Doubtful debt : recovery is doubtful Creditor: a creditor is a person to whom the business owes money Trade creditor: it is a person to whom the business owes money for goods purchased from him on credit Loan credit: it is a person to whom the business owes money for the loan borrowed from him. Creditor for asset purchased: it is a person to whom the business owes money for any asset purchased from him on credit. Expenses creditor: it is a person to whom the business owes money for any service received from him on credit. Loss: it refers to money or moneys worth given up without any benefit in return. Profit: it is a situation where the revenue of a business exceeds its expenses. Journal: it is a daily record of business transaction Ledger: it is an account book in which all the accounts are maintained. Entry: it is the record of a transaction made in any book of account. Narration: it is a brief explanation to a journal entry, given below the journal entry, with in brackets. Posting: it is the process of entering in the ledger the information already recorded in the journal or in any of the subsidiary books. Voucher: it refers to any written document in support of a financial transaction. Trial balance: a worksheet listing of all the accounts appearing in the general ledger with the dollar amount of the debit or credit balance of each, used to make sure the books are in balance total debits and credits are equal. Balance sheet: it is the financial statement , which shows the amount and nature of the business assets, liabilities and owners equity as of a specific point in time. Carried forward: it is used at the foot of a page to indicate that the total amount at the foot of that page has been c/f to the head of the next page. Brought forward: it is used at the head of the page to indicate that the total amount at the head of that page has been b/f from the foot of the previous page.

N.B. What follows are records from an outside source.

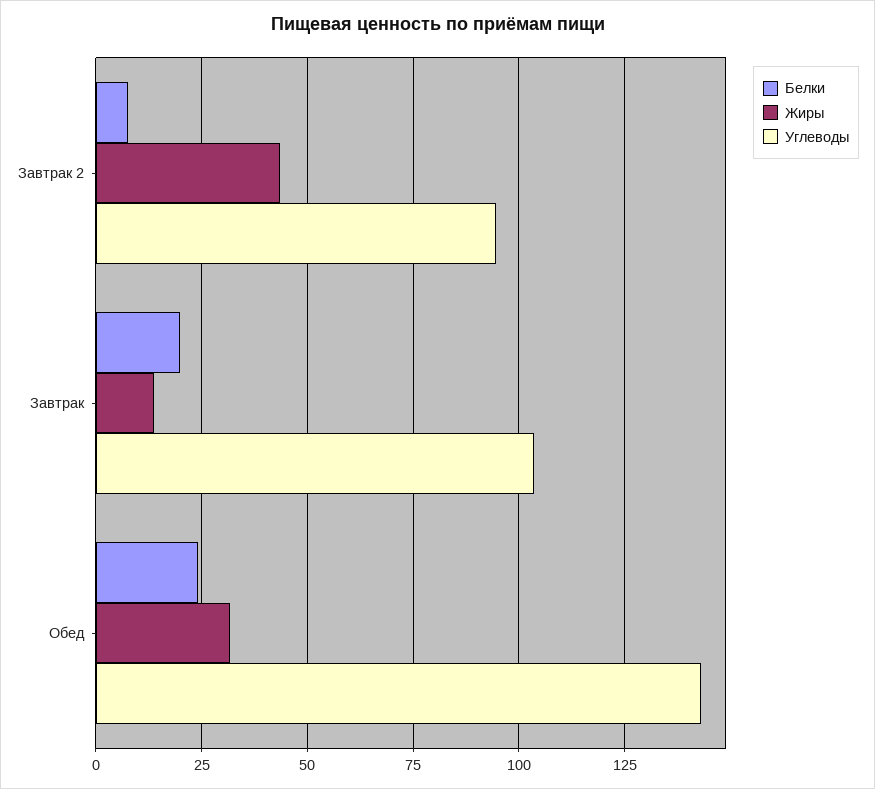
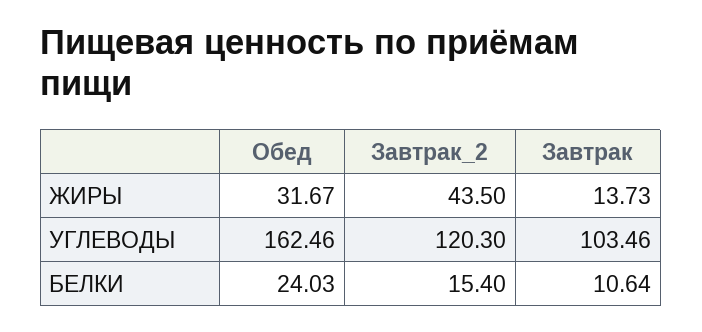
  {
    "Белки": {
-     "Завтрак 2": 7.5,
+     "Завтрак 2": 15.4,
-     "Завтрак": 20,
+     "Завтрак": 10.64,
      "Обед": 24.03
    },
    "Жиры": {
      "Завтрак 2": 43.5,
      "Завтрак": 13.73,
      "Обед": 31.67
    },
    "Углеводы": {
-     "Завтрак 2": 95,
+     "Завтрак 2": 120.3,
      "Завтрак": 103.46,
-     "Обед": 142.5
+     "Обед": 162.46
    }
  }

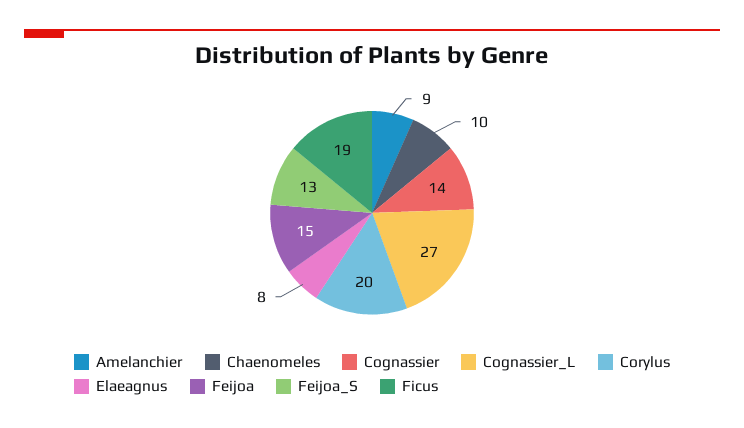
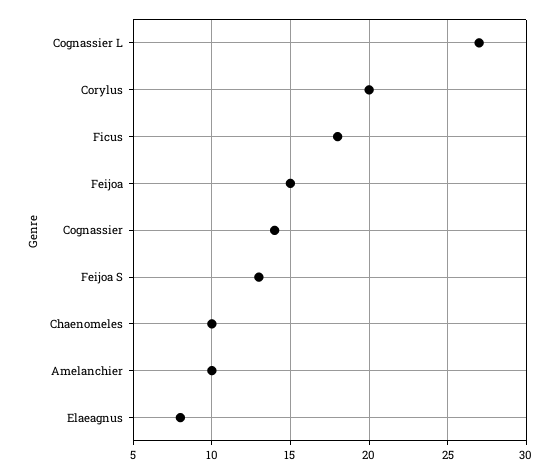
  {
-   "Amelanchier": 9,
+   "Amelanchier": 10,
    "Chaenomeles": 10,
    "Cognassier": 14,
    "Cognassier_L": 27,
    "Corylus": 20,
    "Elaeagnus": 8,
    "Feijoa": 15,
    "Feijoa_S": 13,
-   "Ficus": 19
+   "Ficus": 18
  }

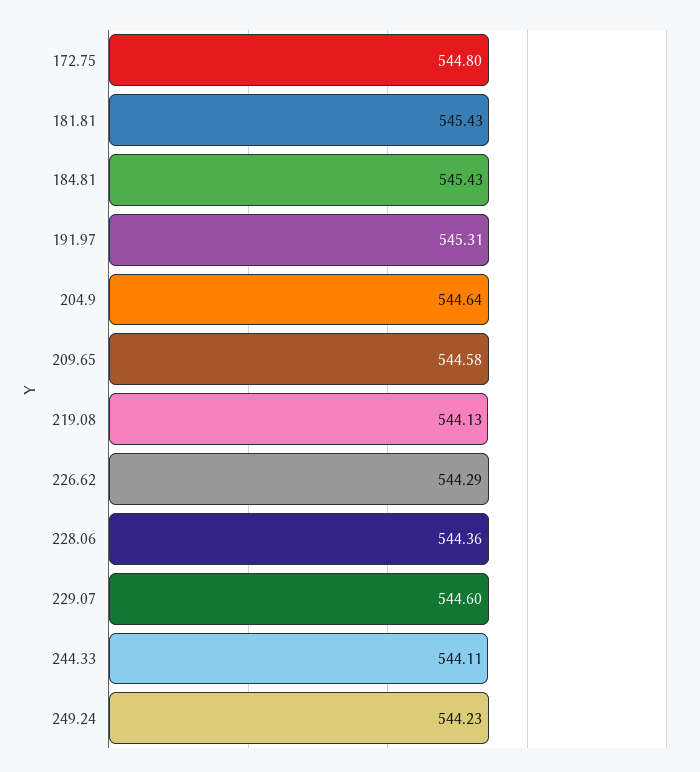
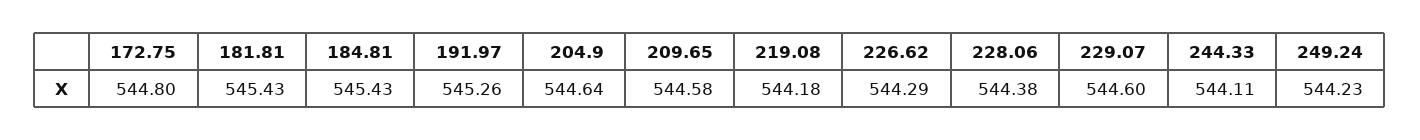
  {
    "172.75": 544.8,
    "181.81": 545.43,
    "184.81": 545.43,
-   "191.97": 545.31,
+   "191.97": 545.26,
    "204.9": 544.64,
    "209.65": 544.58,
-   "219.08": 544.13,
+   "219.08": 544.18,
    "226.62": 544.29,
-   "228.06": 544.36,
+   "228.06": 544.38,
    "229.07": 544.6,
    "244.33": 544.11,
    "249.24": 544.23
  }

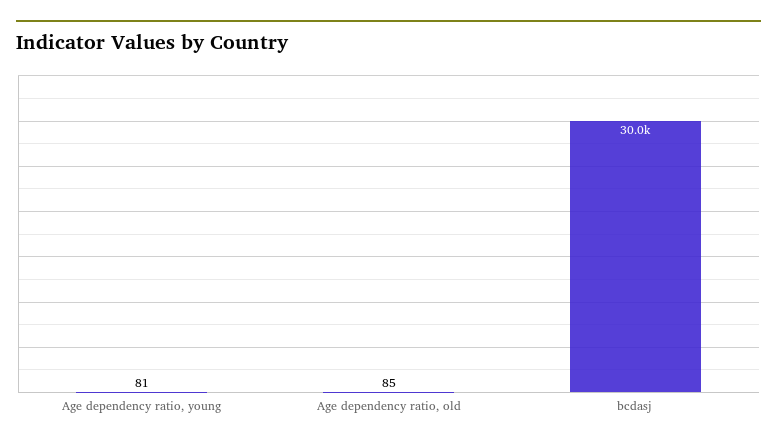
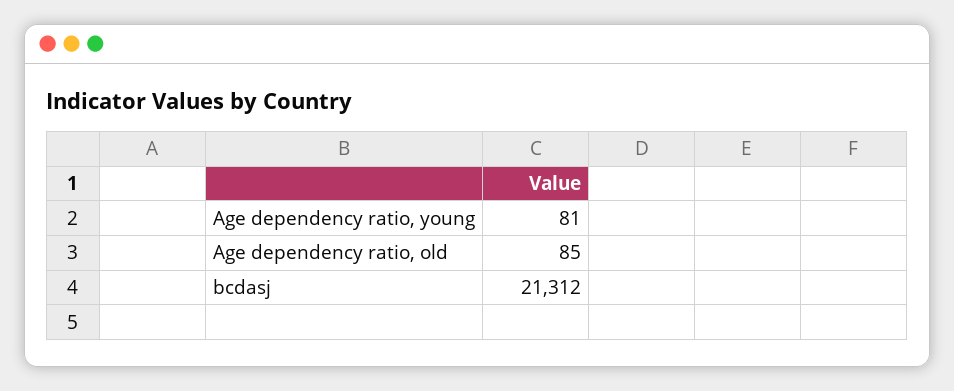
  {
    "Age dependency ratio, young": 81,
    "Age dependency ratio, old": 85,
-   "bcdasj": 30000
+   "bcdasj": 21312
  }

Carried down: it is written in a ledger account at the time of its closing to indicate that the balance in that account has been carried down to next page. Brought down: it is written in a ledger account at the time of its opening to indicate that the opening balance in that account has been brought down from the previous period. Bill of Exchange : Documentary evidence in writing containing an unconditional order signed by th maker, directing a certain person to pay a certain sum of money only to, or to the order of , a certain person or the bearer of the instrument Bill payment / Bill receivable: B/P : In case of purchase of raw materials on credit the supplier or the creditor draws bill of exchange . When entity accepts it becomes B/P . B/R : On sale of goods on credit the entity draws a bill of exchange on the customer. When customer accept it becomes B/R.